## WORK ORDER:
Continue the excerpt on nurse practitioners' duties by specialty, starting after its last sentence.

Duties and Responsibilities
Although there are common duties and responsibilities for all nurse practitioners, they generally vary by specialty. Specialties include primary care, pediatrics, geriatrics, oncology and psychiatric care.
Primary care nurse practitioners are generalists who work in family health clinics or hospitals. They provide general and preventative care, conduct check-ups, treat illnesses, order lab tests and prescribe medication for children and adults.
Many pediatric nurse practitioners work in consultation with doctors in a children's ward. Some deal exclusively with neonates, while others concentrate on older children, up to age 18, in the pediatric ward. In some work situations, pediatric nurse practitioners maintain their own patients and make decisions about necessary treatment.
Duties of a geriatric nurse practitioner include care, treatment, and counseling for elderly patients and their families. Often, after assisting doctors in determining appropriate treatment, geriatric nurse practitioners are responsible for designing an exercise program for recovering patients.

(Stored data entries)
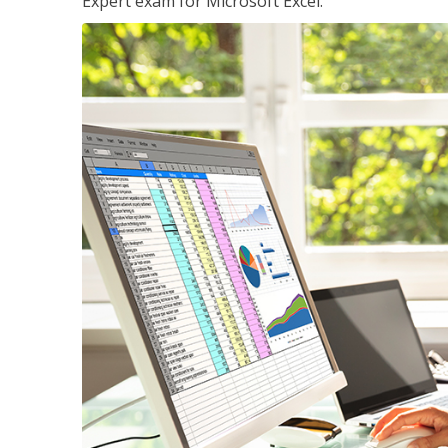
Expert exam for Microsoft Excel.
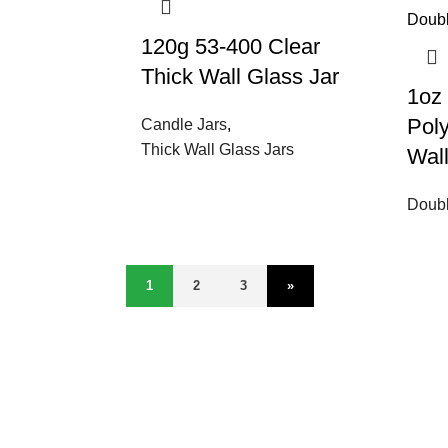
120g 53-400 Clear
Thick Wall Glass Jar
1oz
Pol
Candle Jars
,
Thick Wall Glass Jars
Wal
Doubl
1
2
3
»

--

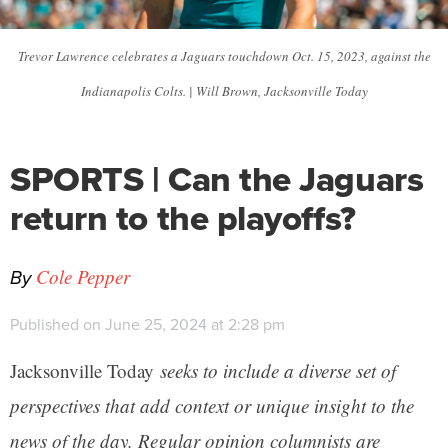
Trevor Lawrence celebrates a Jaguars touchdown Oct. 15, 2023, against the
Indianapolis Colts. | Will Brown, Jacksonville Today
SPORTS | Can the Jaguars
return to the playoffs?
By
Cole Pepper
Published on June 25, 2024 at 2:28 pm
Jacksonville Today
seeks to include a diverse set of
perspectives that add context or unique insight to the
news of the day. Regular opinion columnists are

--

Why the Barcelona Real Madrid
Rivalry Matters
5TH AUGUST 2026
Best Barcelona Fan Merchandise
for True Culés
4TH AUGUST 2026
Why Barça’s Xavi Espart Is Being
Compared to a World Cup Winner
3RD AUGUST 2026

## EXERCISE ANSWER:
After diagnosis and consultation on the treatment regimen of cancer patients, the oncology nurse practitioner may advise the patient about possible participation in clinical trials. The follow-up, monitoring, and recording of the process is one of the main responsibilities of the oncology nurse practitioner. Results of trial participation are entered into research conclusions and are often published.
Psychiatric nurse practitioners often hold a Ph.D. They may act as therapists and also prescribe appropriate medications. Although not authorized to conduct psychological testing, they regularly work closely with psychologists and psychiatrists in reviewing test results and determining a course of action.
Nurse practitioners can work in a variety of healthcare specialties and will enjoy strong job prospects over the next decade, but the position requires several college degrees and a significant amount of training.